What is needed – Rewrite each of the items below, swapping "series" for "data sets" everywhere and leaving everything else unchanged. Leave the pictures out of your answer.

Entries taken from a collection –
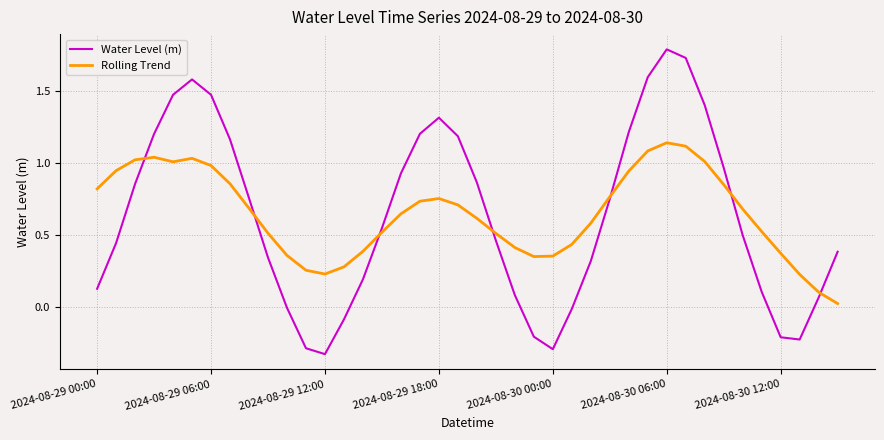

In Water Level (m), how many points are higher than both neighbors (excluding endpoints)?

3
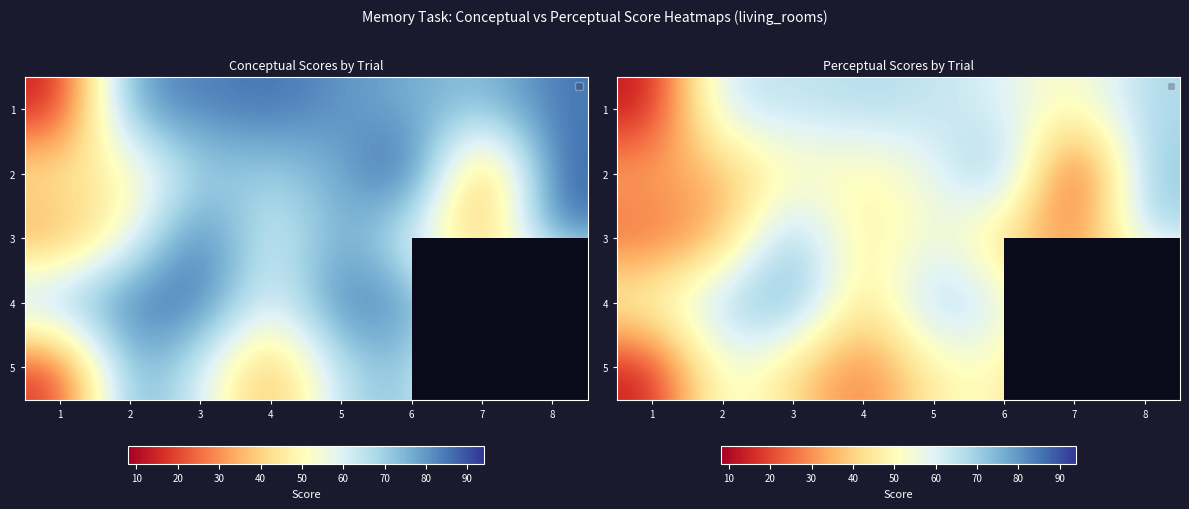

Which category has the lowest value in the 5 series?

1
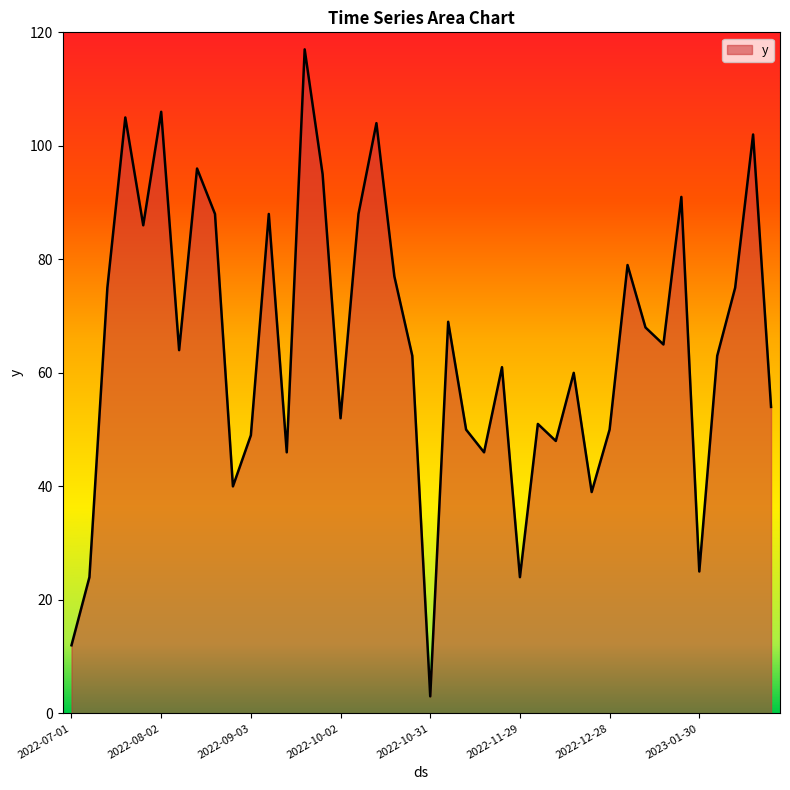

What is the minimum value shown in the chart?

3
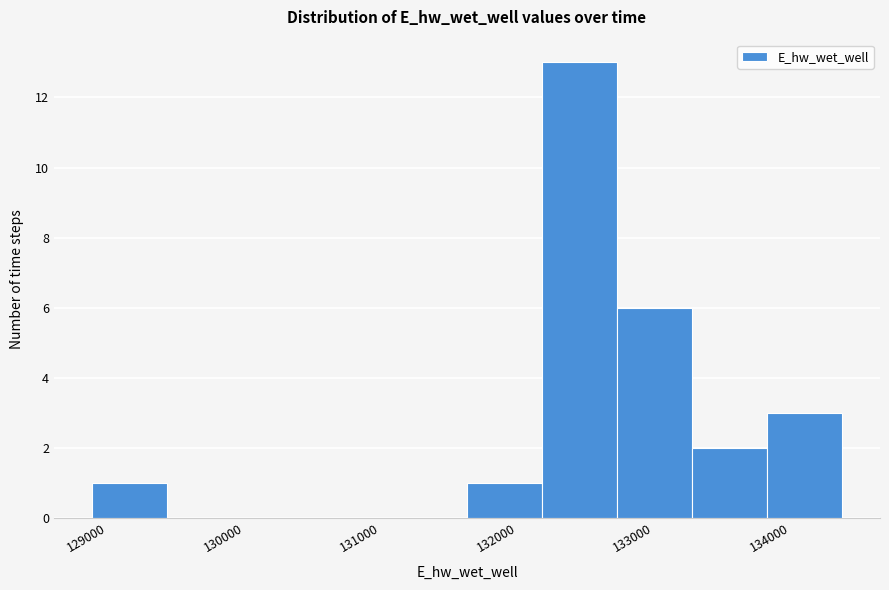

How tall is the bar that spans 131800 to 132300 on the x-axis? Neither the bar edges nor the heights are printed on the chart, so give them approximately, as read against the axes.

1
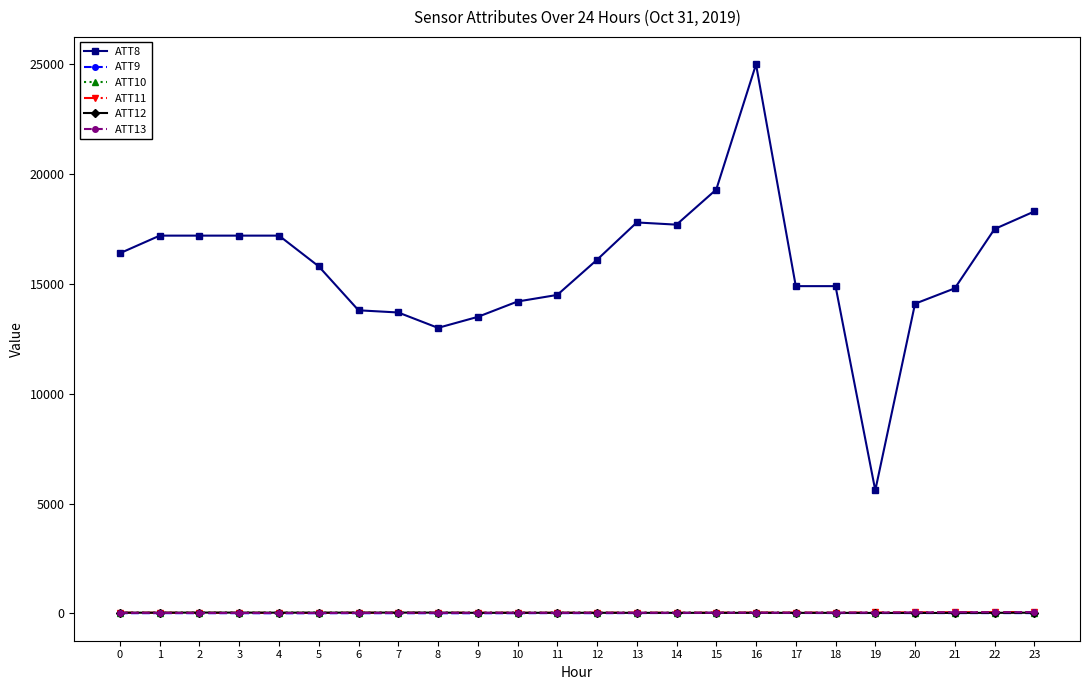

Is it true that ATT10 equals 32.8 at 11?

True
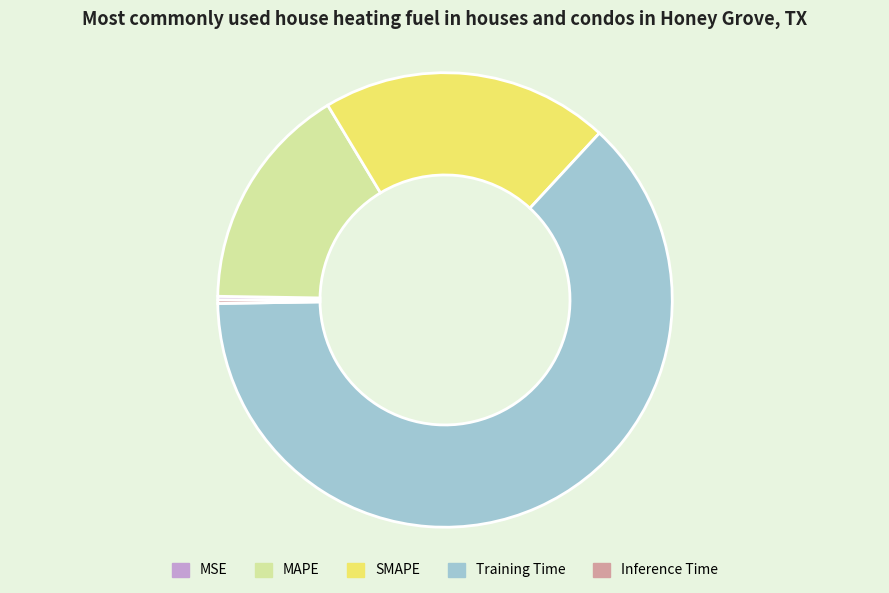

Which has a higher value, SMAPE or Training Time?

Training Time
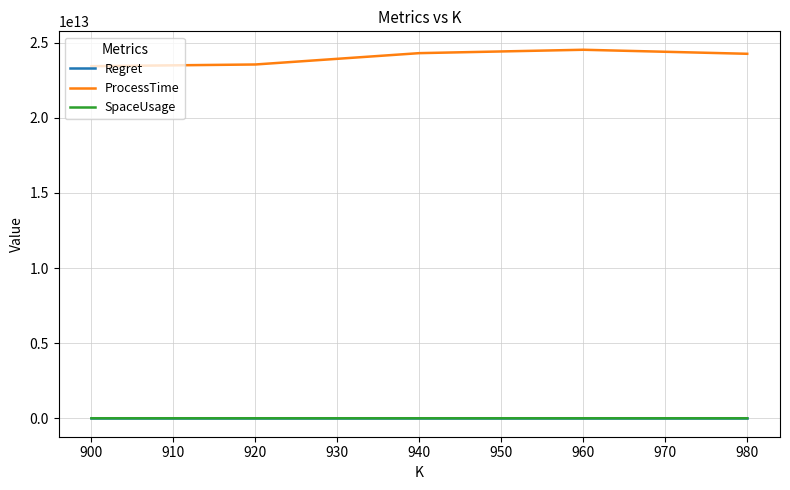

The value of ProcessTime at 920 is 36668008320885.2. True or false?

False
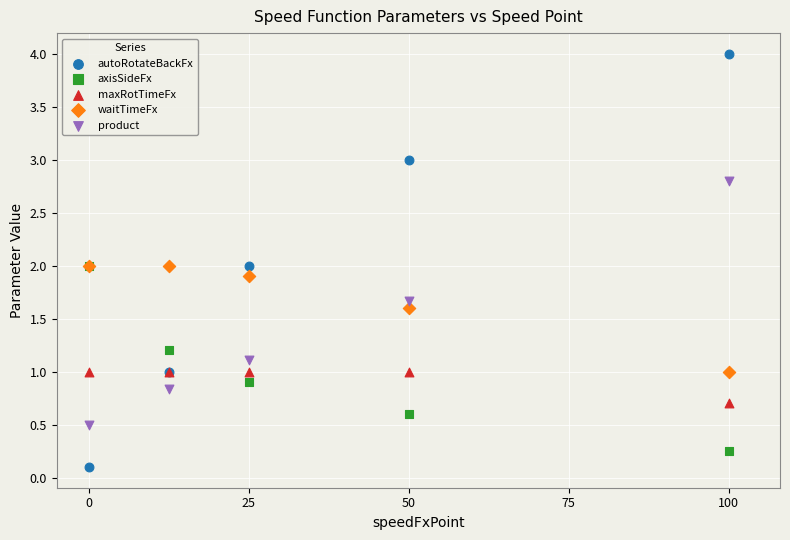

Which series has the largest Y range (max minus min)?

autoRotateBackFx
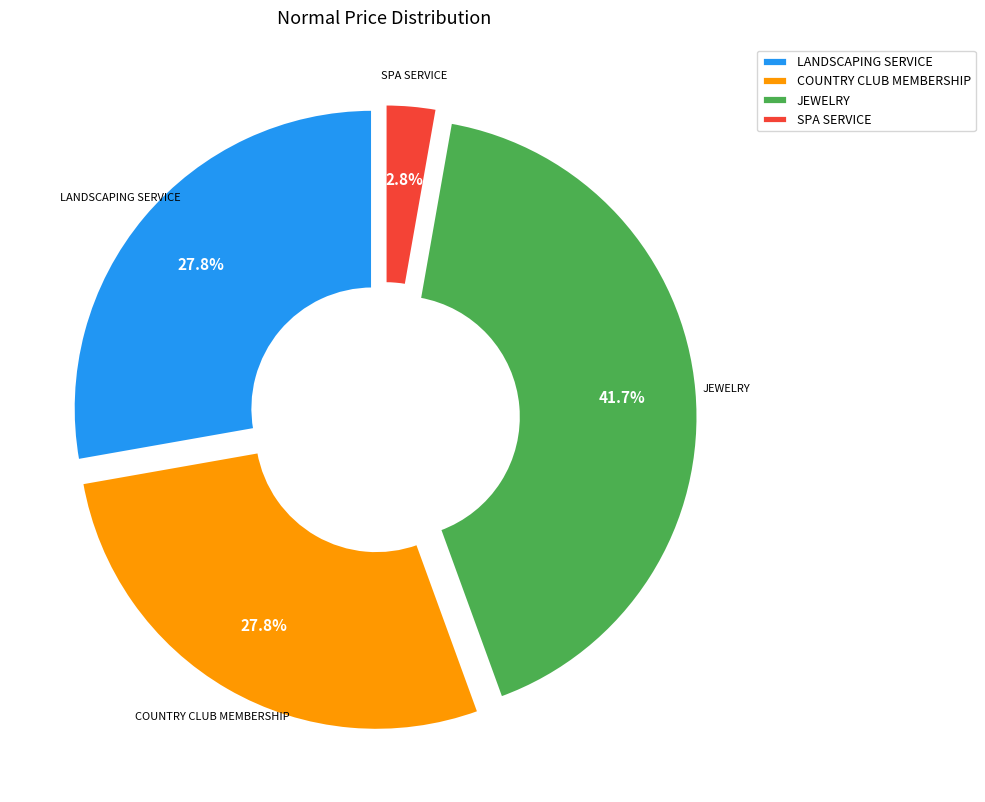

To the nearest percent, what portion does LANDSCAPING SERVICE represent?

28%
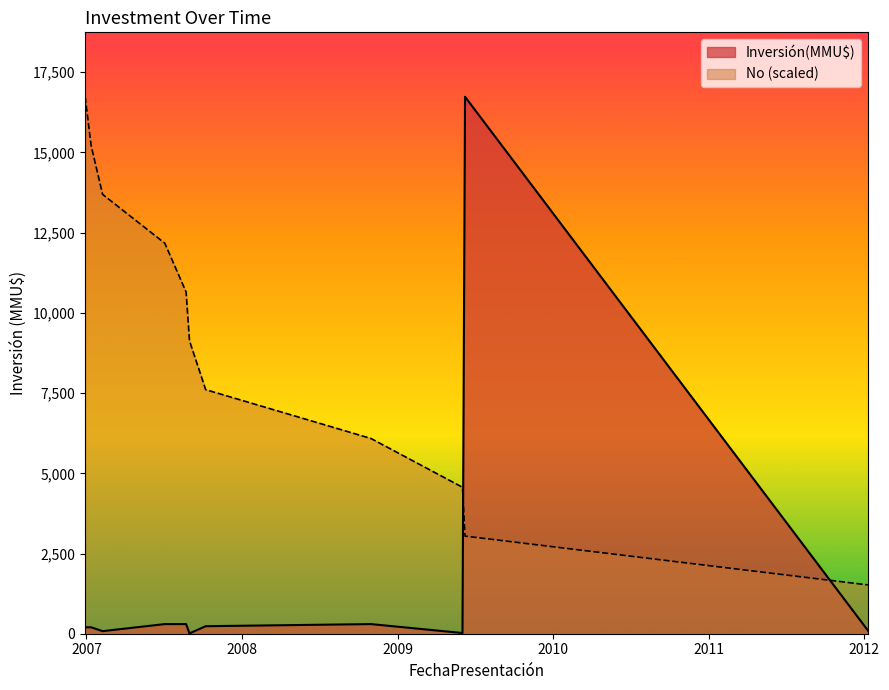

How many times do No (scaled) and Inversión(MMU$) cross each other?

2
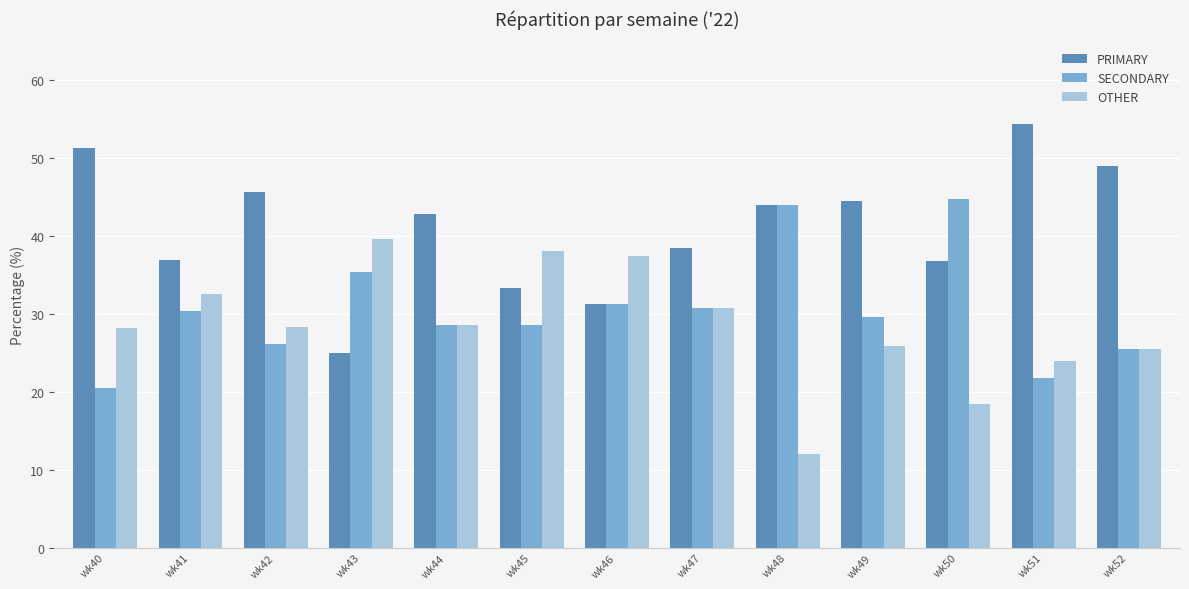

Which category has the highest value across all series?

wk51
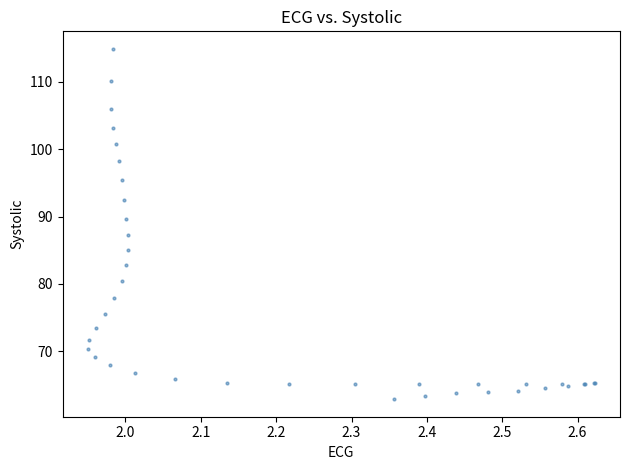

What Y value in the scatter plot is closest to 88?

87.3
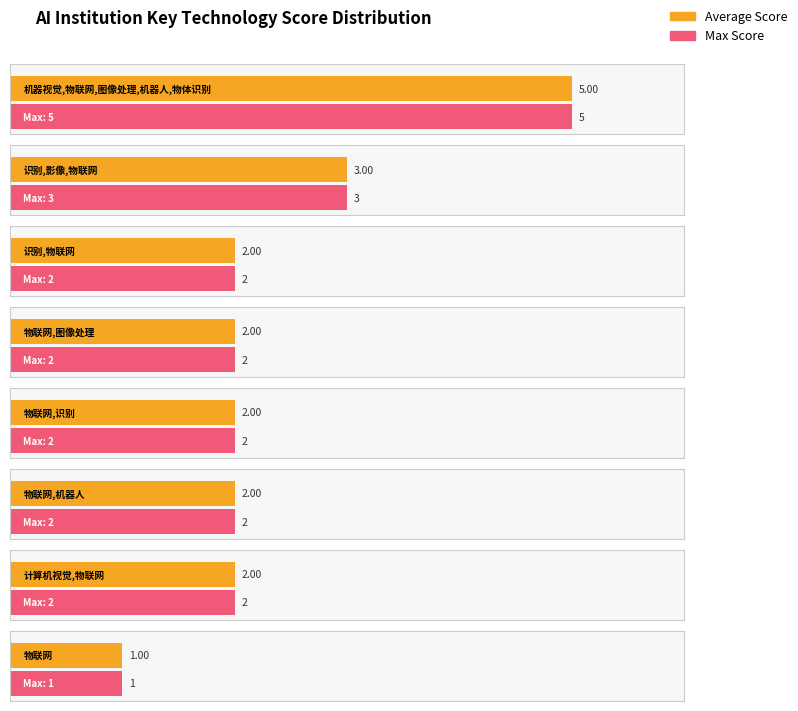

At which category is the sum across all series the highest?

机器视觉,物联网,图像处理,机器人,物体识别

Reply –
In Water Level (m), how many points are higher than both neighbors (excluding endpoints)?

3

Which category has the lowest value in the 5 data sets?

1

What is the minimum value shown in the chart?

3

How tall is the bar that spans 131800 to 132300 on the x-axis? Neither the bar edges nor the heights are printed on the chart, so give them approximately, as read against the axes.

1

Is it true that ATT10 equals 32.8 at 11?

True

Which has a higher value, SMAPE or Training Time?

Training Time

The value of ProcessTime at 920 is 36668008320885.2. True or false?

False

Which data sets has the largest Y range (max minus min)?

autoRotateBackFx

To the nearest percent, what portion does LANDSCAPING SERVICE represent?

28%

How many times do No (scaled) and Inversión(MMU$) cross each other?

2

Which category has the highest value across all data sets?

wk51

What Y value in the scatter plot is closest to 88?

87.3

At which category is the sum across all data sets the highest?

机器视觉,物联网,图像处理,机器人,物体识别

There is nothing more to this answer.